**What to work on**
Each entry should be restated word for word, with all pictures left out.

### Given records

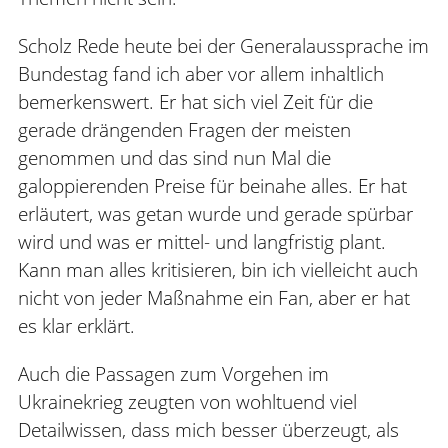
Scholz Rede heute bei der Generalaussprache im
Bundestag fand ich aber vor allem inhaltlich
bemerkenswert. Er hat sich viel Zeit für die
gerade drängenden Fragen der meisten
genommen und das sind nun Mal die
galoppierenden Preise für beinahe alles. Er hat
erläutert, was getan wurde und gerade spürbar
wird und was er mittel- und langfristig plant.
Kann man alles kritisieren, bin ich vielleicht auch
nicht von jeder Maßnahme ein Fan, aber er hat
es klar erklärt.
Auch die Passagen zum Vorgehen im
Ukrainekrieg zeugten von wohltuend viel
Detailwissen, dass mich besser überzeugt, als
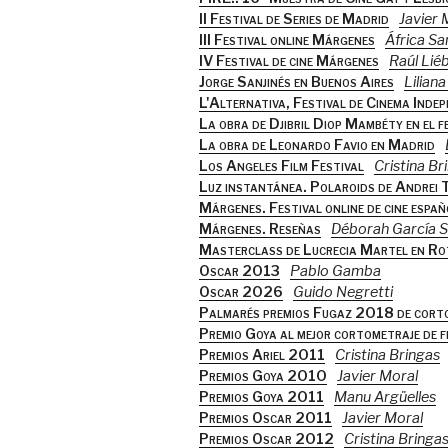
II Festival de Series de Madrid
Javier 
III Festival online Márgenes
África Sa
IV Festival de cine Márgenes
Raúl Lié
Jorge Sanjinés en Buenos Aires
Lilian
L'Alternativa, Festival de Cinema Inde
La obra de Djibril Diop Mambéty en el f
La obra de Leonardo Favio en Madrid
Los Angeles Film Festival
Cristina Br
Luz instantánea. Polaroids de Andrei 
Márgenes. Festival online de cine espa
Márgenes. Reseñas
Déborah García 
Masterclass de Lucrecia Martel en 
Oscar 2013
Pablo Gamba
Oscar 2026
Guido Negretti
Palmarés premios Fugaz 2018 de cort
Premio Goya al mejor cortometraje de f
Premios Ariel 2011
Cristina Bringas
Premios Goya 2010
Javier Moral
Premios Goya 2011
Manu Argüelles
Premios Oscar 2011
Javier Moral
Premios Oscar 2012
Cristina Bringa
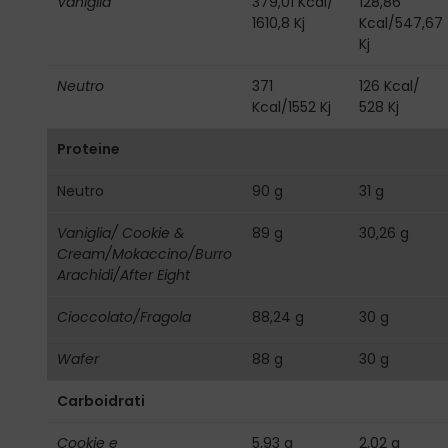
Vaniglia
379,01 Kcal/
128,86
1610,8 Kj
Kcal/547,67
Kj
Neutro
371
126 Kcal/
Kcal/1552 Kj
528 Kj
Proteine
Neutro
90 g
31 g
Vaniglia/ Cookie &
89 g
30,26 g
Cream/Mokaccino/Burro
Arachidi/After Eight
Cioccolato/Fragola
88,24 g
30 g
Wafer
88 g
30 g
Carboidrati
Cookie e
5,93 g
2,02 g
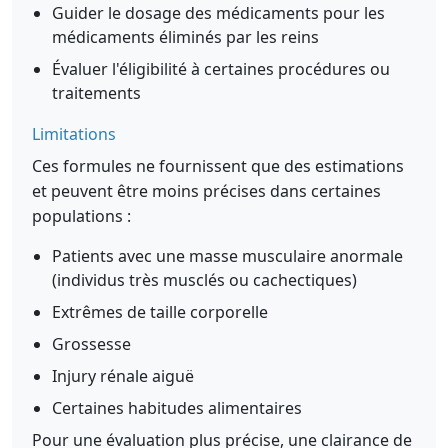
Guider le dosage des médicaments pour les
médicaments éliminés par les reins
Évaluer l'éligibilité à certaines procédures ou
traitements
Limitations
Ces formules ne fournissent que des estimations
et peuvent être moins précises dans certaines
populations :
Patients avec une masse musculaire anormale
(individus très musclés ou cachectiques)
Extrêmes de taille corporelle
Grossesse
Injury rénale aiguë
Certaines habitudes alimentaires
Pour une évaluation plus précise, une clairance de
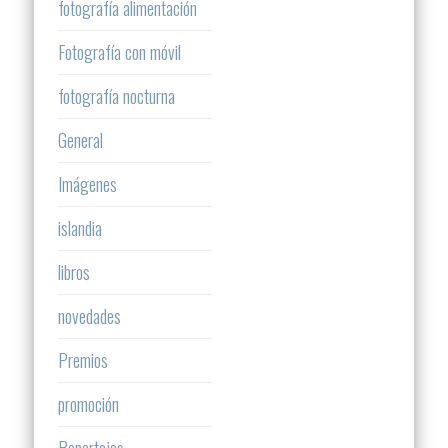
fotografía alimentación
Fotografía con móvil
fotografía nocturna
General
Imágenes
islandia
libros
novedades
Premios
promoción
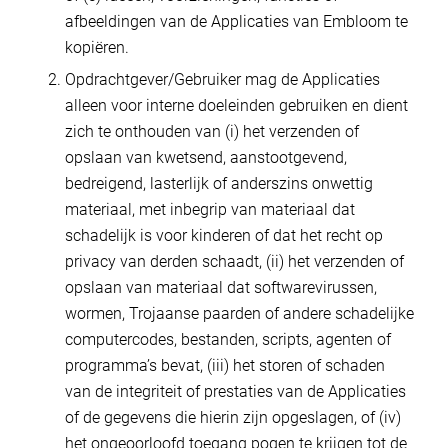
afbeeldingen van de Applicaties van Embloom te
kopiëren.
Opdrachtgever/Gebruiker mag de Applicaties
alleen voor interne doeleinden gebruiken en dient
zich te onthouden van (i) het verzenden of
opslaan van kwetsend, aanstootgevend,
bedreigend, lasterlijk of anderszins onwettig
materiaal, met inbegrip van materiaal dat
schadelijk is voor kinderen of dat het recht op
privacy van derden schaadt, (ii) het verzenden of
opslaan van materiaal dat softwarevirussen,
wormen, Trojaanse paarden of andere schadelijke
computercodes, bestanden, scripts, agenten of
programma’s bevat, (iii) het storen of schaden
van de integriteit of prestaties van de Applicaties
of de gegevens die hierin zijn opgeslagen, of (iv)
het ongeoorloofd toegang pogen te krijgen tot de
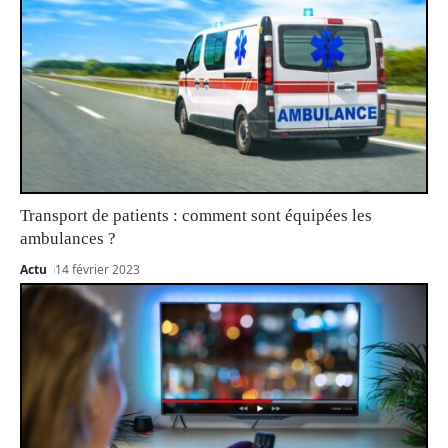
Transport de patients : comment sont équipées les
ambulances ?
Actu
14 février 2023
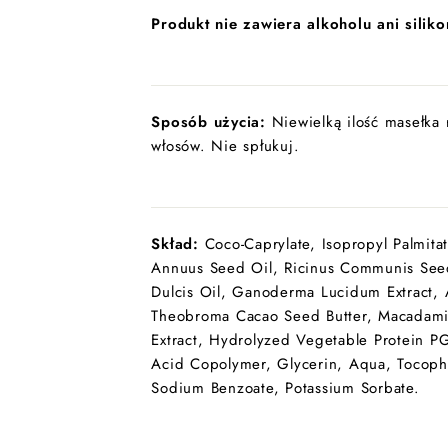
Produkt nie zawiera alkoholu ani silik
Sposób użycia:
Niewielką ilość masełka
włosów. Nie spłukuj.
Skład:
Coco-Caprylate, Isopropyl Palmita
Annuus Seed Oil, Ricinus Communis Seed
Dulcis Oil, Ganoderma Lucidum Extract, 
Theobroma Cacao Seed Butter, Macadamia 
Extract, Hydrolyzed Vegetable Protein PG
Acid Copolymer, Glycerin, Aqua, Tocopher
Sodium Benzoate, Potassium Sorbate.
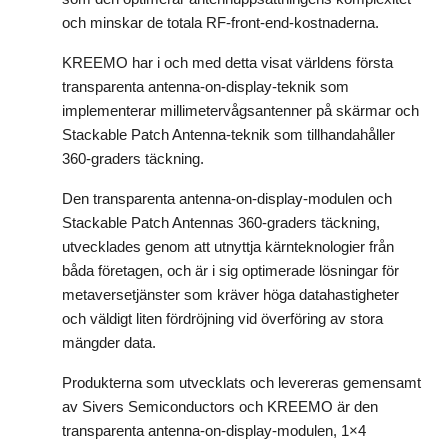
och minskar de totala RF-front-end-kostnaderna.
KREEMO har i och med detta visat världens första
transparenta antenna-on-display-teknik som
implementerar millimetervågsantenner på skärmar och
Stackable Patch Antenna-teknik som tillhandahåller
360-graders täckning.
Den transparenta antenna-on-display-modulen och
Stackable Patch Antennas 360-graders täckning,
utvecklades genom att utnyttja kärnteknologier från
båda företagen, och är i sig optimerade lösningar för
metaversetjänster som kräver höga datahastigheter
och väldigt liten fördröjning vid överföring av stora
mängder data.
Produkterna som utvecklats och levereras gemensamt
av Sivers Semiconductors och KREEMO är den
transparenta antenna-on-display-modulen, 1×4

######

**Solution to the exercise**
Scholz Rede heute bei der Generalaussprache im
Bundestag fand ich aber vor allem inhaltlich
bemerkenswert. Er hat sich viel Zeit für die
gerade drängenden Fragen der meisten
genommen und das sind nun Mal die
galoppierenden Preise für beinahe alles. Er hat
erläutert, was getan wurde und gerade spürbar
wird und was er mittel- und langfristig plant.
Kann man alles kritisieren, bin ich vielleicht auch
nicht von jeder Maßnahme ein Fan, aber er hat
es klar erklärt.
Auch die Passagen zum Vorgehen im
Ukrainekrieg zeugten von wohltuend viel
Detailwissen, dass mich besser überzeugt, als
II Festival de Series de Madrid
Javier 
III Festival online Márgenes
África Sa
IV Festival de cine Márgenes
Raúl Lié
Jorge Sanjinés en Buenos Aires
Lilian
L'Alternativa, Festival de Cinema Inde
La obra de Djibril Diop Mambéty en el f
La obra de Leonardo Favio en Madrid
Los Angeles Film Festival
Cristina Br
Luz instantánea. Polaroids de Andrei 
Márgenes. Festival online de cine espa
Márgenes. Reseñas
Déborah García 
Masterclass de Lucrecia Martel en 
Oscar 2013
Pablo Gamba
Oscar 2026
Guido Negretti
Palmarés premios Fugaz 2018 de cort
Premio Goya al mejor cortometraje de f
Premios Ariel 2011
Cristina Bringas
Premios Goya 2010
Javier Moral
Premios Goya 2011
Manu Argüelles
Premios Oscar 2011
Javier Moral
Premios Oscar 2012
Cristina Bringa
Vaniglia
379,01 Kcal/
128,86
1610,8 Kj
Kcal/547,67
Kj
Neutro
371
126 Kcal/
Kcal/1552 Kj
528 Kj
Proteine
Neutro
90 g
31 g
Vaniglia/ Cookie &
89 g
30,26 g
Cream/Mokaccino/Burro
Arachidi/After Eight
Cioccolato/Fragola
88,24 g
30 g
Wafer
88 g
30 g
Carboidrati
Cookie e
5,93 g
2,02 g
Guider le dosage des médicaments pour les
médicaments éliminés par les reins
Évaluer l'éligibilité à certaines procédures ou
traitements
Limitations
Ces formules ne fournissent que des estimations
et peuvent être moins précises dans certaines
populations :
Patients avec une masse musculaire anormale
(individus très musclés ou cachectiques)
Extrêmes de taille corporelle
Grossesse
Injury rénale aiguë
Certaines habitudes alimentaires
Pour une évaluation plus précise, une clairance de
fotografía alimentación
Fotografía con móvil
fotografía nocturna
General
Imágenes
islandia
libros
novedades
Premios
promoción
afbeeldingen van de Applicaties van Embloom te
kopiëren.
Opdrachtgever/Gebruiker mag de Applicaties
alleen voor interne doeleinden gebruiken en dient
zich te onthouden van (i) het verzenden of
opslaan van kwetsend, aanstootgevend,
bedreigend, lasterlijk of anderszins onwettig
materiaal, met inbegrip van materiaal dat
schadelijk is voor kinderen of dat het recht op
privacy van derden schaadt, (ii) het verzenden of
opslaan van materiaal dat softwarevirussen,
wormen, Trojaanse paarden of andere schadelijke
computercodes, bestanden, scripts, agenten of
programma’s bevat, (iii) het storen of schaden
van de integriteit of prestaties van de Applicaties
of de gegevens die hierin zijn opgeslagen, of (iv)
het ongeoorloofd toegang pogen te krijgen tot de
Transport de patients : comment sont équipées les
ambulances ?
Actu
14 février 2023
Produkt nie zawiera alkoholu ani silik
Sposób użycia:
Niewielką ilość masełka
włosów. Nie spłukuj.
Skład:
Coco-Caprylate, Isopropyl Palmita
Annuus Seed Oil, Ricinus Communis Seed
Dulcis Oil, Ganoderma Lucidum Extract, 
Theobroma Cacao Seed Butter, Macadamia 
Extract, Hydrolyzed Vegetable Protein PG
Acid Copolymer, Glycerin, Aqua, Tocopher
Sodium Benzoate, Potassium Sorbate.
och minskar de totala RF-front-end-kostnaderna.
KREEMO har i och med detta visat världens första
transparenta antenna-on-display-teknik som
implementerar millimetervågsantenner på skärmar och
Stackable Patch Antenna-teknik som tillhandahåller
360-graders täckning.
Den transparenta antenna-on-display-modulen och
Stackable Patch Antennas 360-graders täckning,
utvecklades genom att utnyttja kärnteknologier från
båda företagen, och är i sig optimerade lösningar för
metaversetjänster som kräver höga datahastigheter
och väldigt liten fördröjning vid överföring av stora
mängder data.
Produkterna som utvecklats och levereras gemensamt
av Sivers Semiconductors och KREEMO är den
transparenta antenna-on-display-modulen, 1×4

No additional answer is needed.